On a Sunday morning last May, Ruth Rogers, curator of Special Collections at Wellesley, sat down to enjoy one of her favorite medieval manuscript blogs, and was shocked to discover a post about two Books of Hours in Wellesley’s collection—Manuscript 27 and Manuscript 29.
The blog’s author, Peter J. Kidd, a London-based medieval manuscripts expert, wrote that he doubted the authenticity of parts of those two books, which he had examined prior to an exhibition of illuminated manuscripts in Boston in 2016. Further, he wondered if some of the illustrations were created by the Spanish Forger, who painted numerous miniatures and panels in a late-medieval style in the late 19th century and into the 20th century. The forger boosted the value of manuscripts by adding sought-after illustrations. Kidd thought that in Wellesley’s Manuscript 29, for example, there were several historiated initials—an initial that begins a section of the manuscript and includes an illustration—that looked wrong. The poses of the characters in the illustrations are not typical of the period, Kidd wrote, and the context in which they appear is often “bizarre.”
Rogers was surprised, but also intrigued and excited. She arranged to take Manuscript 29, a Book of Hours from the late-15th-/early-16th-century that was written and decorated in the Northern Netherlands, to the Museum of Fine Arts in Boston for X-ray fluorescence testing. (Manuscript 27 sat the trip out.)
In August, Rogers and codicologist Lisa Fagin Davis, who originally catalogued the College’s collection of pre-1600 manuscripts in 2001, and Emily Bell, the College’s collections conservator, traveled to the MFA’s conservation lab with the book. Rogers and Davis selected targets for testing, focusing on reds, blues, and greens. They selected miniatures that were likely original to be scanned as a baseline, and those that were suspect were scanned for comparison.
The results were immediate and obvious. Each of the three suspicious initials had noticeable levels of arsenic in the green paint, a telltale signature of “Scheele’s Green,” a pigment first manufactured in 1775.

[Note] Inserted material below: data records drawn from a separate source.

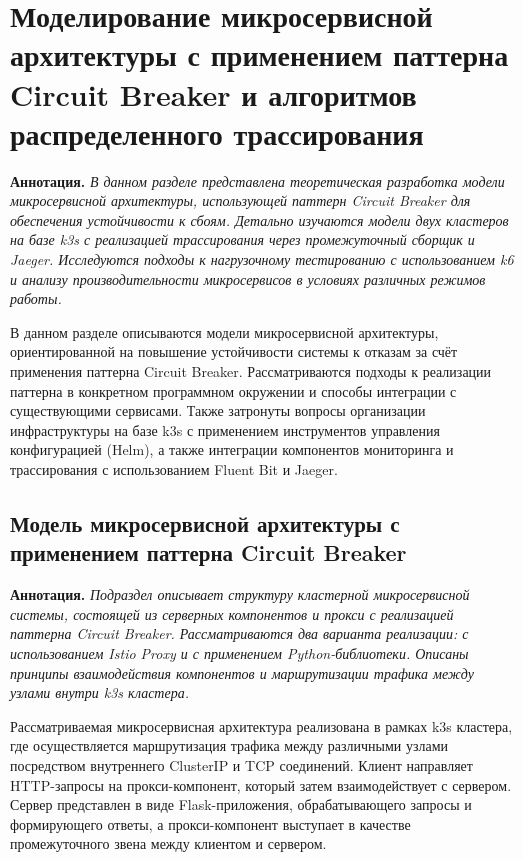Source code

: \chapter{Моделирование микросервисной архитектуры с применением паттерна Circuit Breaker и алгоритмов распределенного трассирования}

\textbf{Аннотация.} \textit{В  данном разделе представлена теоретическая разработка модели микросервисной архитектуры, использующей паттерн Circuit Breaker для обеспечения устойчивости к сбоям. Детально изучаются модели двух кластеров на базе k3s с реализацией трассирования через промежуточный сборщик и Jaeger. Исследуются подходы к нагрузочному тестированию с использованием k6 и анализу производительности микросервисов в условиях различных режимов работы.}

В данном разделе описываются модели микросервисной архитектуры, ориентированной на повышение устойчивости системы к отказам за счёт применения паттерна Circuit Breaker. Рассматриваются подходы к реализации паттерна в конкретном программном окружении и способы интеграции с существующими сервисами. Также затронуты вопросы организации инфраструктуры на базе k3s с применением инструментов управления конфигурацией (Helm), а также интеграции компонентов мониторинга и трассирования с использованием Fluent Bit и Jaeger. 

  
\section{Модель микросервисной архитектуры с применением паттерна Circuit Breaker}
  
\textbf{Аннотация.} \textit{Подраздел описывает структуру кластерной микросервисной системы, состоящей из серверных компонентов и прокси с реализацией паттерна Circuit Breaker. Рассматриваются два варианта реализации: с использованием Istio Proxy и с применением Python-библиотеки. Описаны принципы взаимодействия компонентов и маршрутизации трафика между узлами внутри k3s кластера.}

Рассматриваемая микросервисная архитектура реализована в рамках k3s кластера, где осуществляется маршрутизация трафика между различными узлами посредством внутреннего ClusterIP и TCP соединений. Клиент направляет HTTP-запросы на прокси-компонент, который затем взаимодействует с сервером. Сервер представлен в виде Flask-приложения, обрабатывающего запросы и формирующего ответы, а прокси-компонент выступает в качестве промежуточного звена между клиентом и сервером.

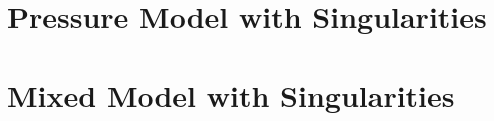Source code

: \documentclass[bibliography=totocnumbered,dvipsnames,FM,Dis,EN]{tulthesis}
\begin{document}





\chapter{Pressure Model with Singularities} \label{chap:xfem_pressure}








\chapter{Mixed Model with Singularities} \label{chap:xfem_mh}










\end{document}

“It just adds another layer of history that we didn’t know. If anything, the combination of art connoisseurship and technology we used to find the truth, I think makes [the manuscript] far more interesting,” says Rogers. She uses this particular manuscript frequently when classes visit Special Collections, or when teaching her own course on the history of the book. Now she has a fuller story to tell about it.